= Aim of the exercise =
Extract, exactly as written, the line that contains "- mass: (70, 200, 226, 350)" and all lines after it through the end of the records. Omit pictures.
*** Block opens ***
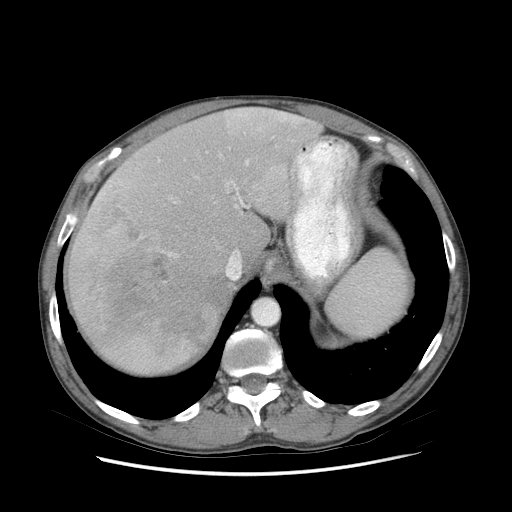
Contrast-enhanced abdominal CT (liver protocol), one axial slice. Position 61 of 89 along the scan axis. Reconstruction kernel STANDARD. Soft-tissue window (W 400 / L 40 HU). 512 × 512 image matrix. From the clinical record (not read from this slice): diagnosis: hepatocellular carcinoma (patient treated with transarterial chemoembolisation; whether this scan precedes or follows treatment is not stated here); TNM stage (as recorded): Stage-IIIB; Child-Pugh class: A; tumour differentiation: moderately differentiated; tumour nodularity: multinodular.
Outlined on this slice (semi-automatic segmentation, software-assisted and operator-edited):
- liver parenchyma outside the tumour (the mass and vessels are separate outlines, so this box may not span the whole liver): bounding box (x1, y1, x2, y2) in pixels: (68, 107, 322, 374)
- mass: (70, 200, 226, 350)
- portal vein: (96, 110, 301, 260)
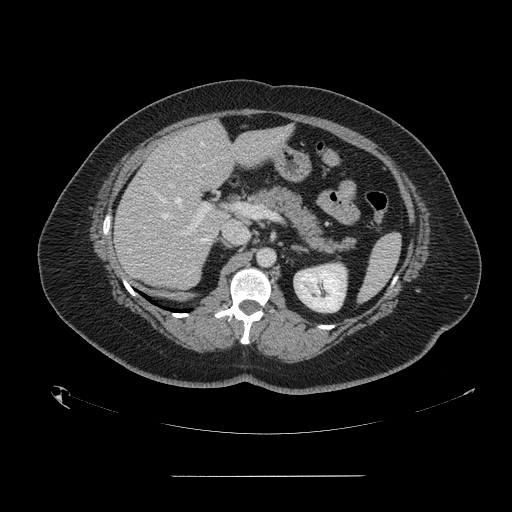
Contrast-enhanced abdominal CT, one axial slice; position 85 of 164 along the scan axis; 120 kVp; intravenous contrast given; soft-tissue window (W 400 / L 40 HU); 2.5 mm slice thickness; 512 × 512 image matrix, field of view 495 × 495 mm. Case-level facts recorded for this patient, not image findings: patient: male, age 61 years at operation; diagnosis: colorectal cancer liver metastases, imaged before liver resection; multiple liver metastases: yes; largest metastasis: 3.5 cm; disease in both lobes: no.
Annotated regions visible in this slice (outlined manually by an expert reader):
- hepatic veins: bounding box <147,141,203,218> (left, top, right, bottom; pixels)
- liver: <114,121,288,289>
- planned liver remnant (the part of the liver to remain after resection): <177,121,288,189>
- portal vein (with intrahepatic branches): <169,184,210,234>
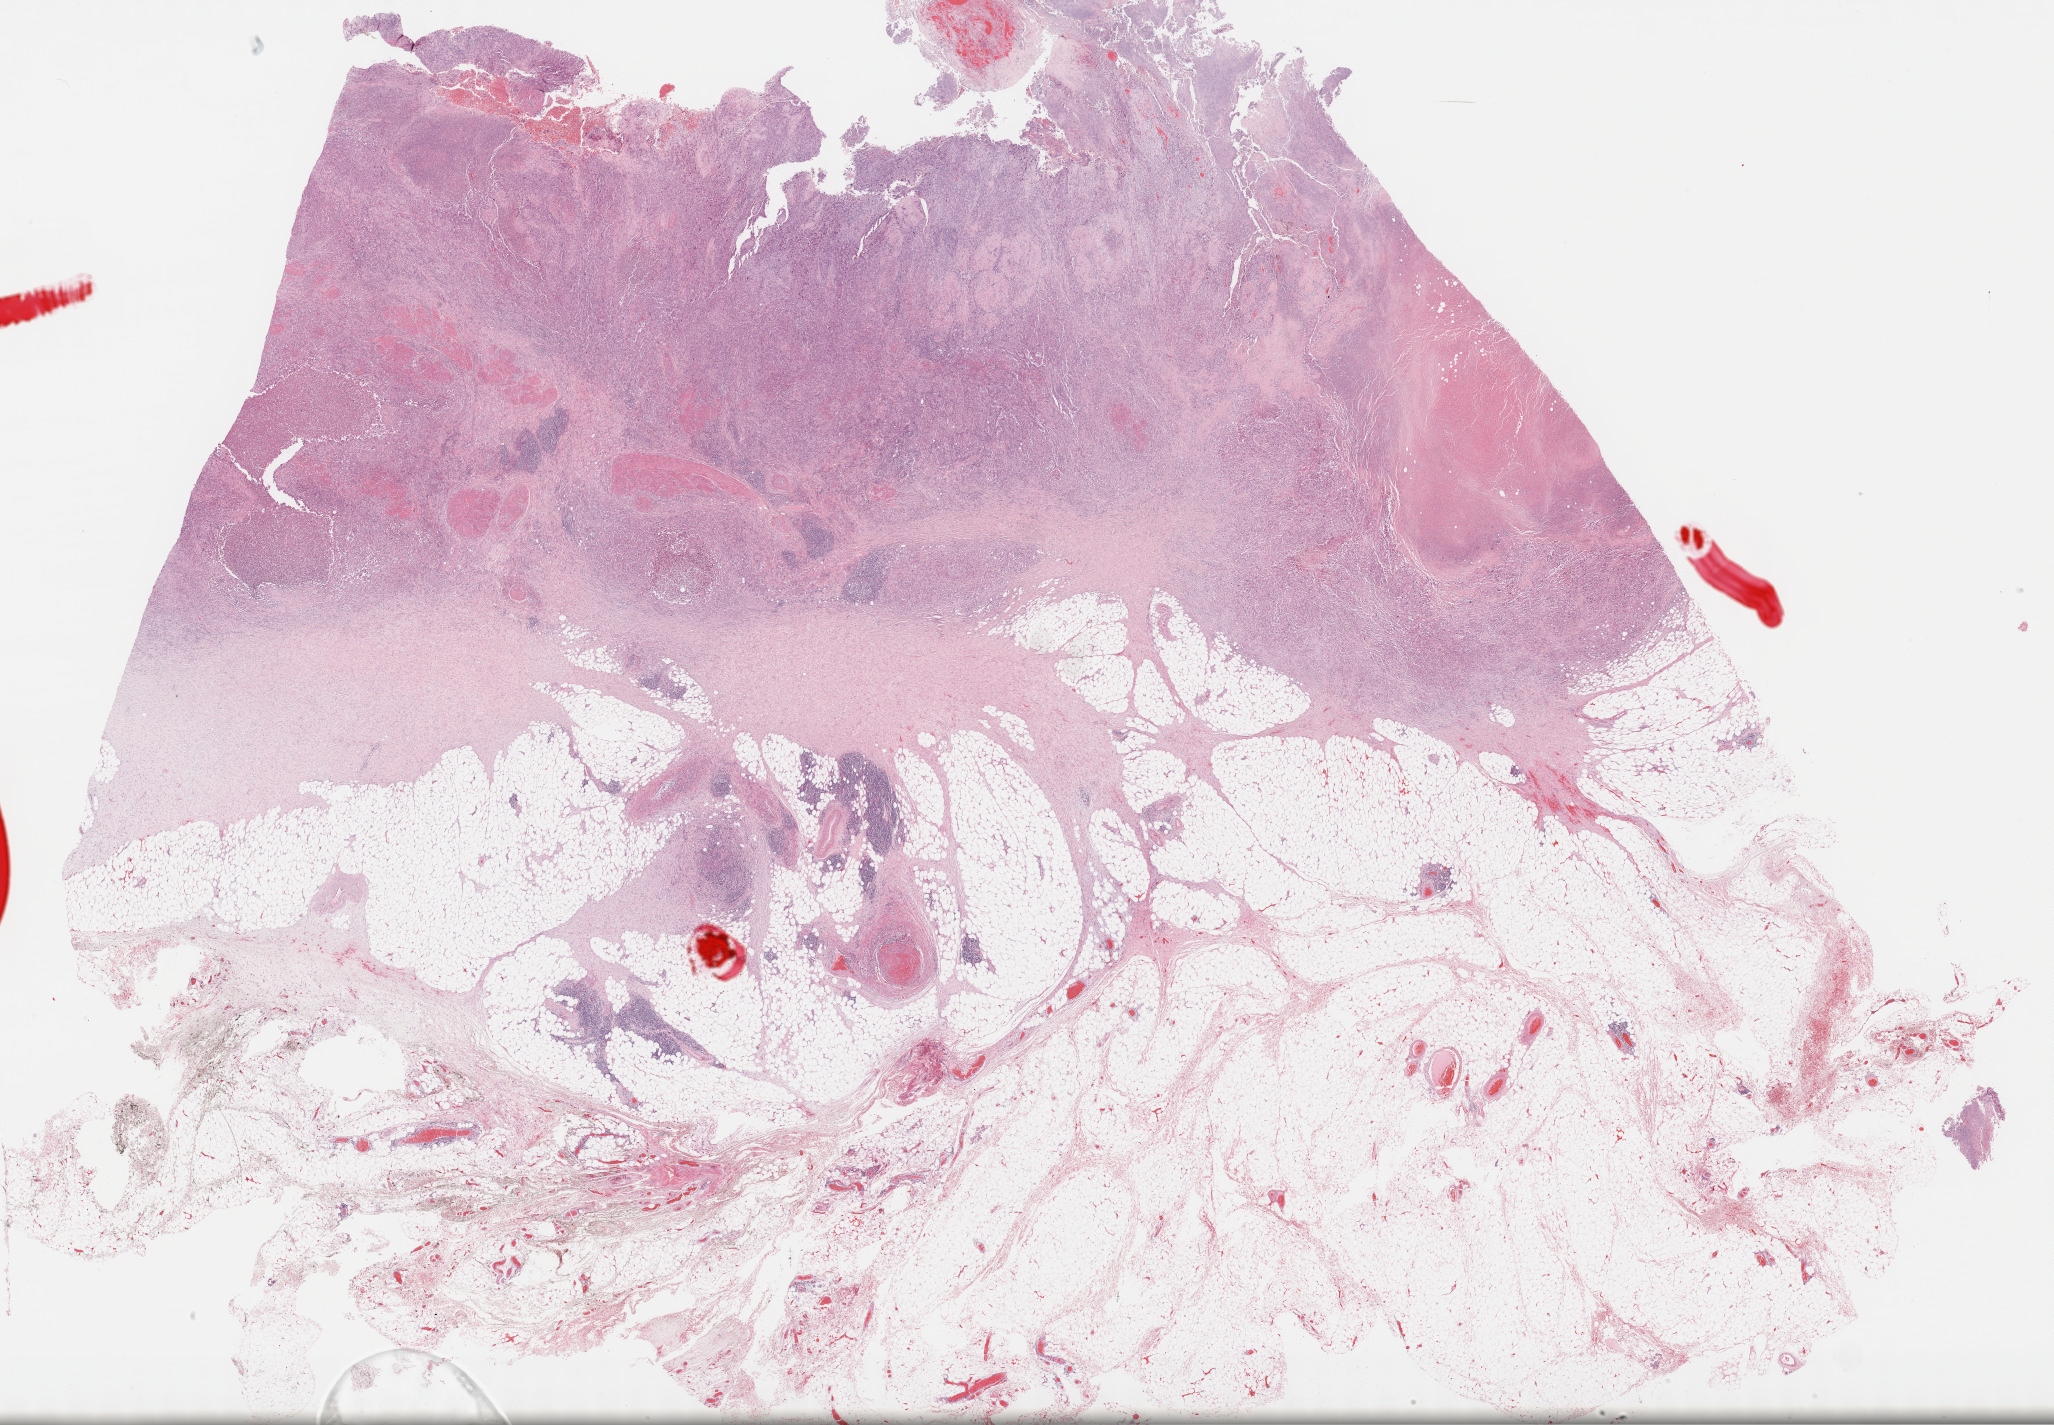
Whole-slide histology image, Hematoxylin and eosin (H&E) stained, whole scanned area (about 33.2 x 23.0 mm) shown as a low-resolution overview; formalin-fixed paraffin-embedded (FFPE) diagnostic section; primary tumour sample from the bladder. Patient: female, age at initial diagnosis 61 years.
Pathologic diagnosis: Transitional cell carcinoma.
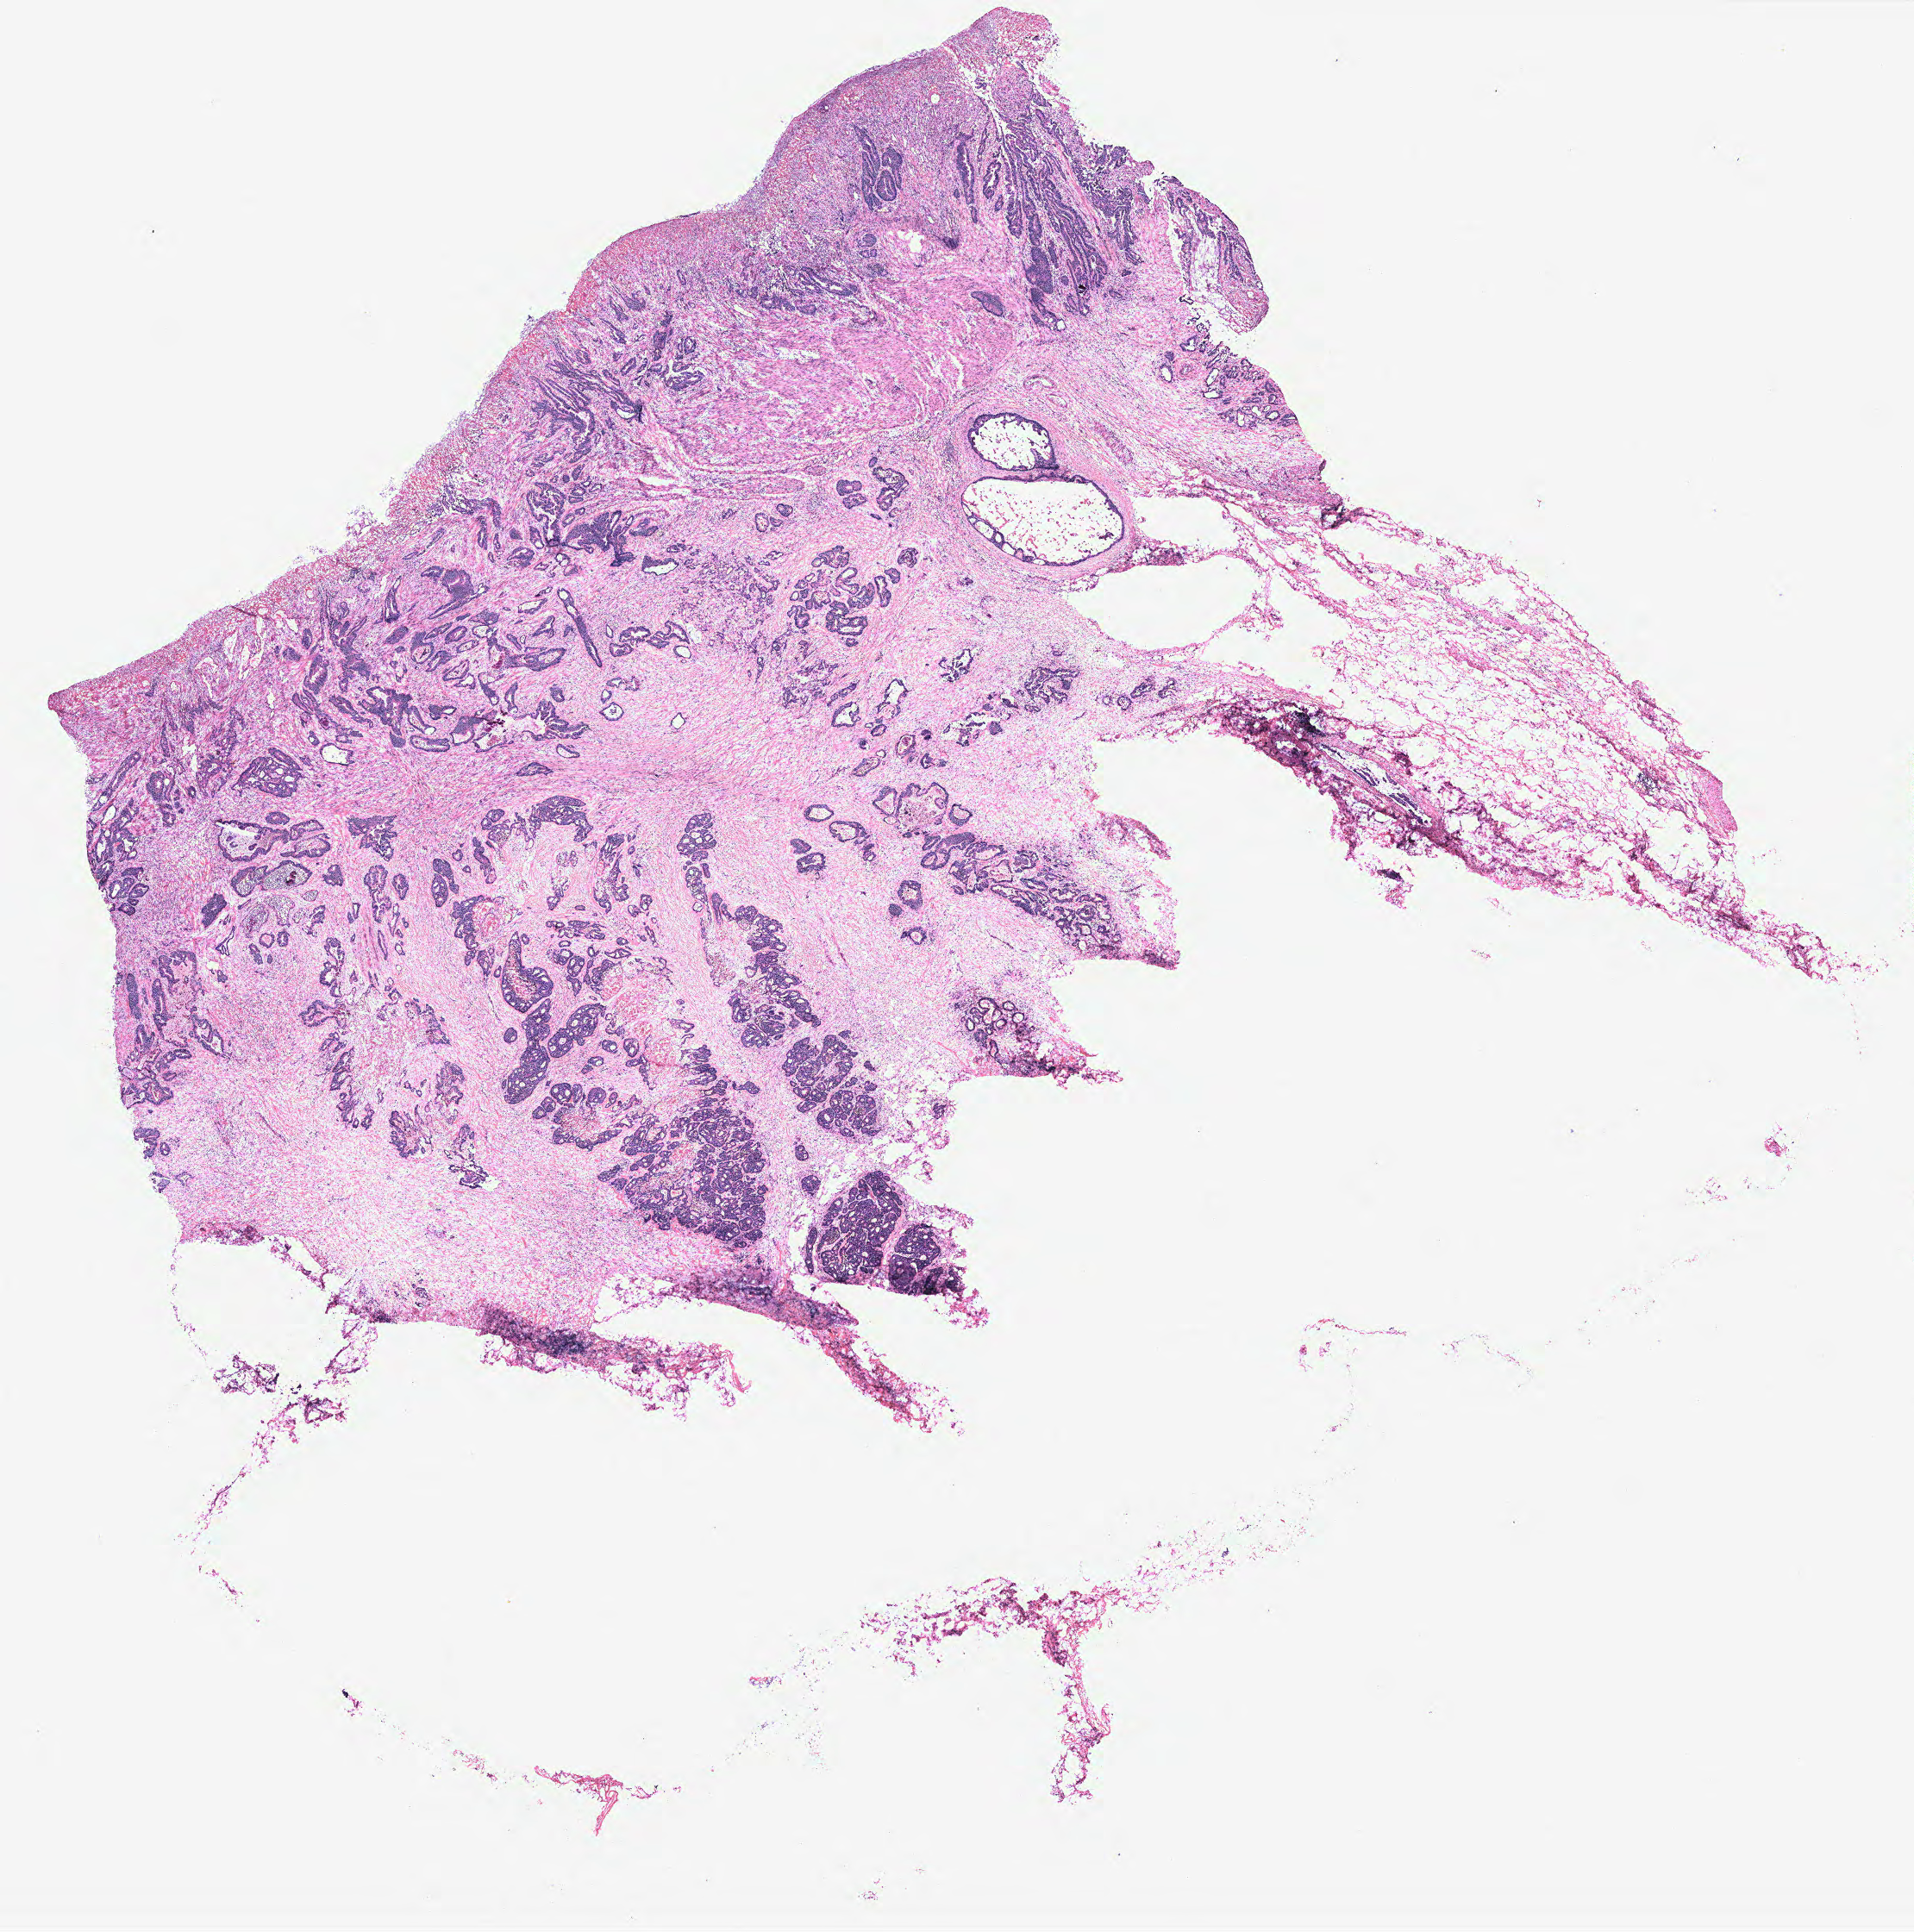
Hematoxylin and eosin (H&E) stained whole-slide image, a low-resolution overview of the entire scanned area, about 17.8 x 17.9 mm. Colon, tissue type not recorded.
Patient diagnosis (cohort enrolment): colon cancer (colon).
*** Block closes ***
= Solution for this problem =
- mass: (70, 200, 226, 350)
- portal vein: (96, 110, 301, 260)
Contrast-enhanced abdominal CT, one axial slice; position 85 of 164 along the scan axis; 120 kVp; intravenous contrast given; soft-tissue window (W 400 / L 40 HU); 2.5 mm slice thickness; 512 × 512 image matrix, field of view 495 × 495 mm. Case-level facts recorded for this patient, not image findings: patient: male, age 61 years at operation; diagnosis: colorectal cancer liver metastases, imaged before liver resection; multiple liver metastases: yes; largest metastasis: 3.5 cm; disease in both lobes: no.
Annotated regions visible in this slice (outlined manually by an expert reader):
- hepatic veins: bounding box <147,141,203,218> (left, top, right, bottom; pixels)
- liver: <114,121,288,289>
- planned liver remnant (the part of the liver to remain after resection): <177,121,288,189>
- portal vein (with intrahepatic branches): <169,184,210,234>
Whole-slide histology image, Hematoxylin and eosin (H&E) stained, whole scanned area (about 33.2 x 23.0 mm) shown as a low-resolution overview; formalin-fixed paraffin-embedded (FFPE) diagnostic section; primary tumour sample from the bladder. Patient: female, age at initial diagnosis 61 years.
Pathologic diagnosis: Transitional cell carcinoma.
Hematoxylin and eosin (H&E) stained whole-slide image, a low-resolution overview of the entire scanned area, about 17.8 x 17.9 mm. Colon, tissue type not recorded.
Patient diagnosis (cohort enrolment): colon cancer (colon).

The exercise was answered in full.